EXERCISE INPUTS:

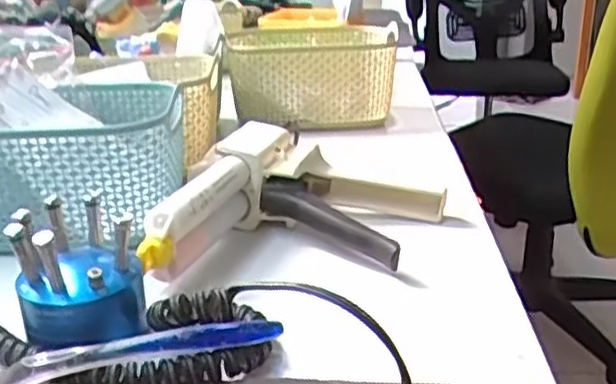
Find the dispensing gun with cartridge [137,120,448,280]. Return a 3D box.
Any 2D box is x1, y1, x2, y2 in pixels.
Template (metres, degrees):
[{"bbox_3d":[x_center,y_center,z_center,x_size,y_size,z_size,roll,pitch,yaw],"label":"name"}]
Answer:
[{"bbox_3d":[-0.002,0.012,0.440,0.158,0.056,0.169,4,22,13],"label":"dispensing gun with cartridge"}]

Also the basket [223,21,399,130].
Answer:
[{"bbox_3d":[0.004,-0.124,0.756,0.163,0.081,0.157,0,21,3],"label":"basket"}]

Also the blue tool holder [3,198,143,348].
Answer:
[{"bbox_3d":[-0.112,0.039,0.349,0.055,0.068,0.049,-9,23,-20],"label":"blue tool holder"}]

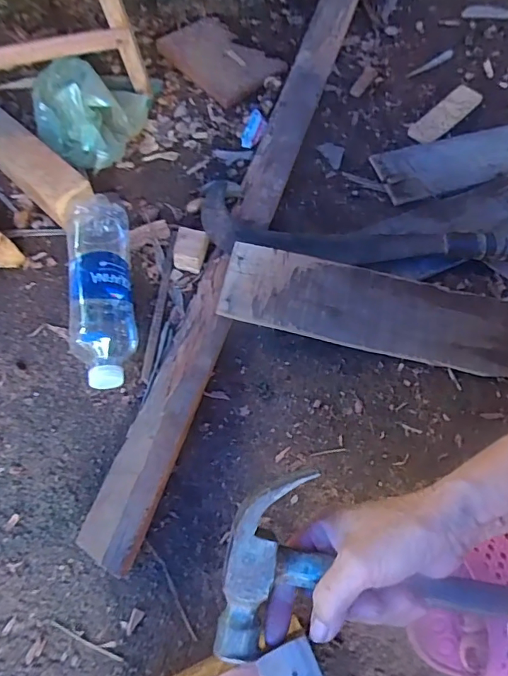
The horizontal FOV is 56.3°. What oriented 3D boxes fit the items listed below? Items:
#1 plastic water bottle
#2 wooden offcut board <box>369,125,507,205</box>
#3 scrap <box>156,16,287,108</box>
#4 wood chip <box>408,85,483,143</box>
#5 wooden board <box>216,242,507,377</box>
[{"bbox_3d":[-0.160,-0.053,0.499,0.063,0.063,0.216,-10,66,-4],"label":"plastic water bottle"},{"bbox_3d":[0.319,-0.240,0.609,0.333,0.021,0.085,-15,67,-6],"label":"wooden offcut board"},{"bbox_3d":[-0.048,-0.399,0.673,0.112,0.012,0.151,-40,77,-16],"label":"scrap"},{"bbox_3d":[0.262,-0.303,0.645,0.134,0.010,0.042,-42,72,-17],"label":"wood chip"},{"bbox_3d":[0.136,-0.028,0.493,0.334,0.010,0.090,11,71,-1],"label":"wooden board"}]

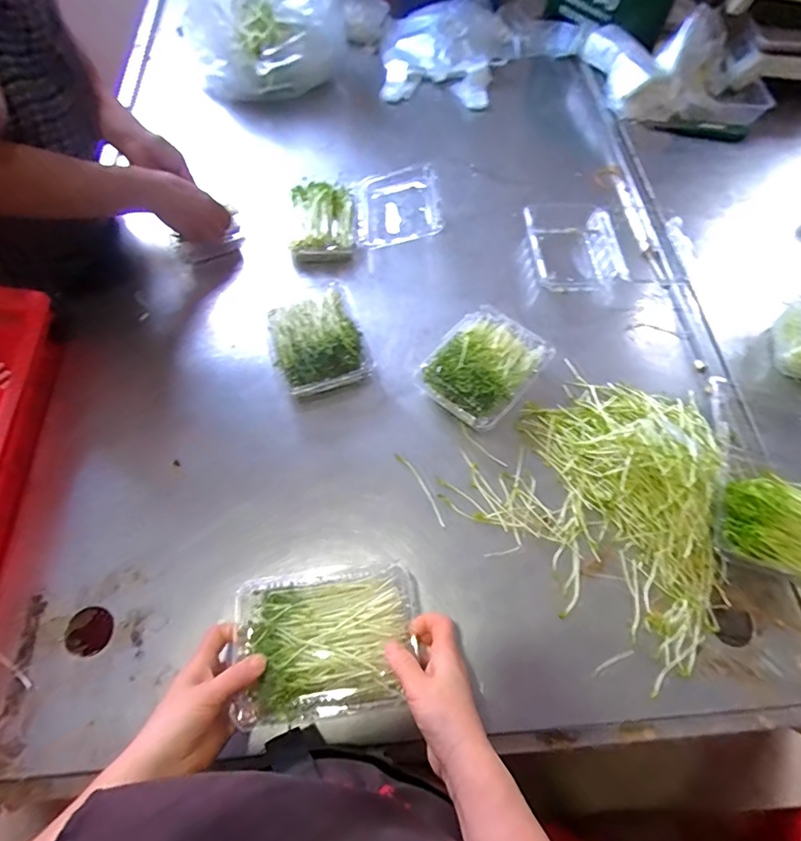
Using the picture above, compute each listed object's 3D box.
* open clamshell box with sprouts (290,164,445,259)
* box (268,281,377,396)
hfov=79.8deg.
[{"bbox_3d":[-0.057,-0.353,0.801,0.232,0.069,0.177,-3,65,-3],"label":"open clamshell box with sprouts"},{"bbox_3d":[-0.117,-0.114,0.686,0.127,0.055,0.158,-16,67,-9],"label":"box"}]

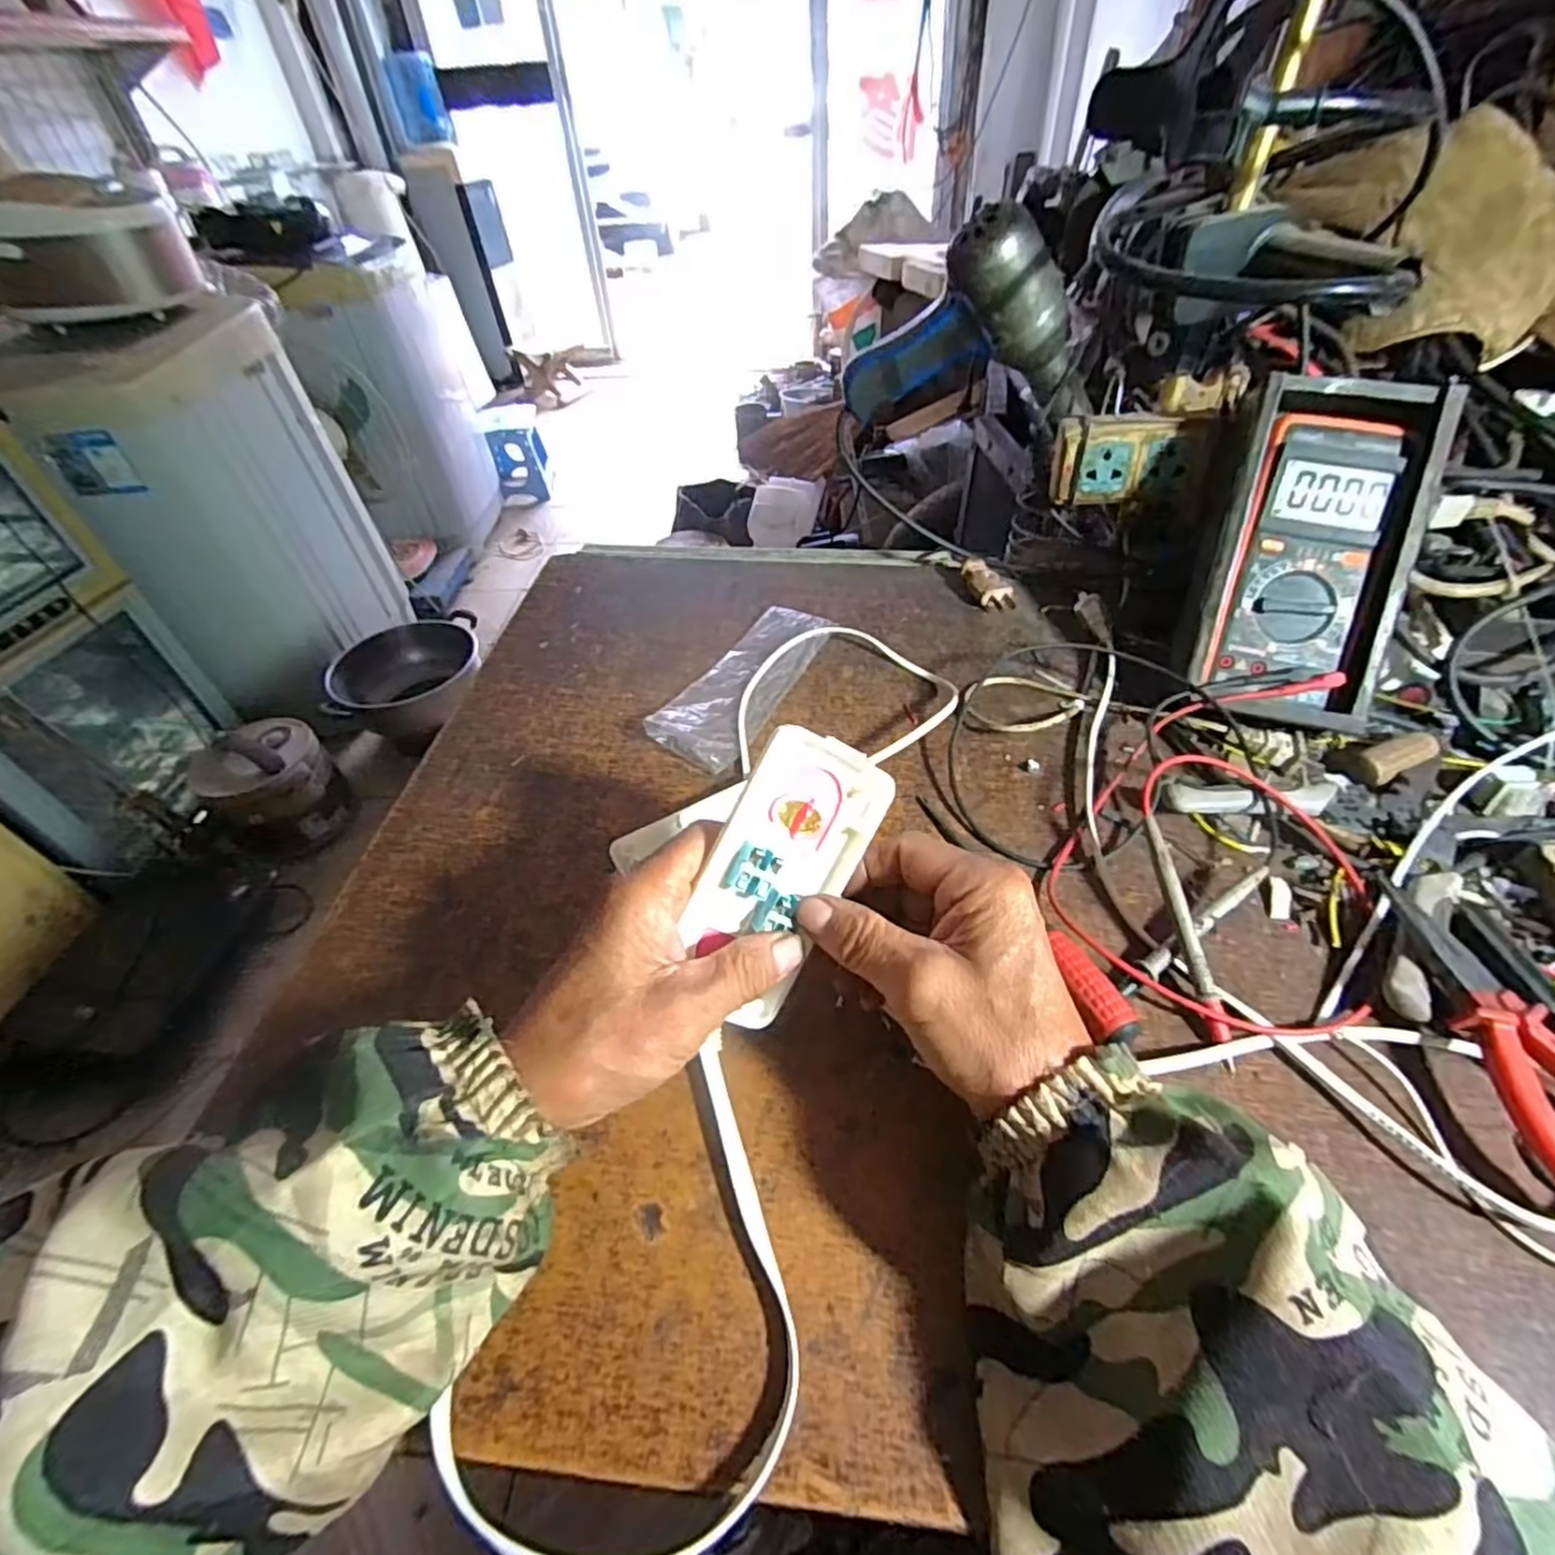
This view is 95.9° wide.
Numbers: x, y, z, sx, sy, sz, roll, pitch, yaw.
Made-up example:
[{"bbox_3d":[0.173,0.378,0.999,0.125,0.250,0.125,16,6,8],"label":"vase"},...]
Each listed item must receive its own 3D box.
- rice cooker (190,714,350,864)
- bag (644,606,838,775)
[{"bbox_3d":[-1.003,0.019,1.404,0.239,0.235,0.221,31,56,29],"label":"rice cooker"},{"bbox_3d":[-0.024,-0.074,0.510,0.069,0.020,0.176,18,50,20],"label":"bag"}]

TO DO:
Scan the listing above. Collect all lines with the word "roll".

WRITTEN SOLUTION:
[{"bbox_3d":[x_center,y_center,z_center,x_size,y_size,z_size,roll,pitch,yaw],"label":"name"}]
Numbers: x, y, z, sx, sy, sz, roll, pitch, yaw.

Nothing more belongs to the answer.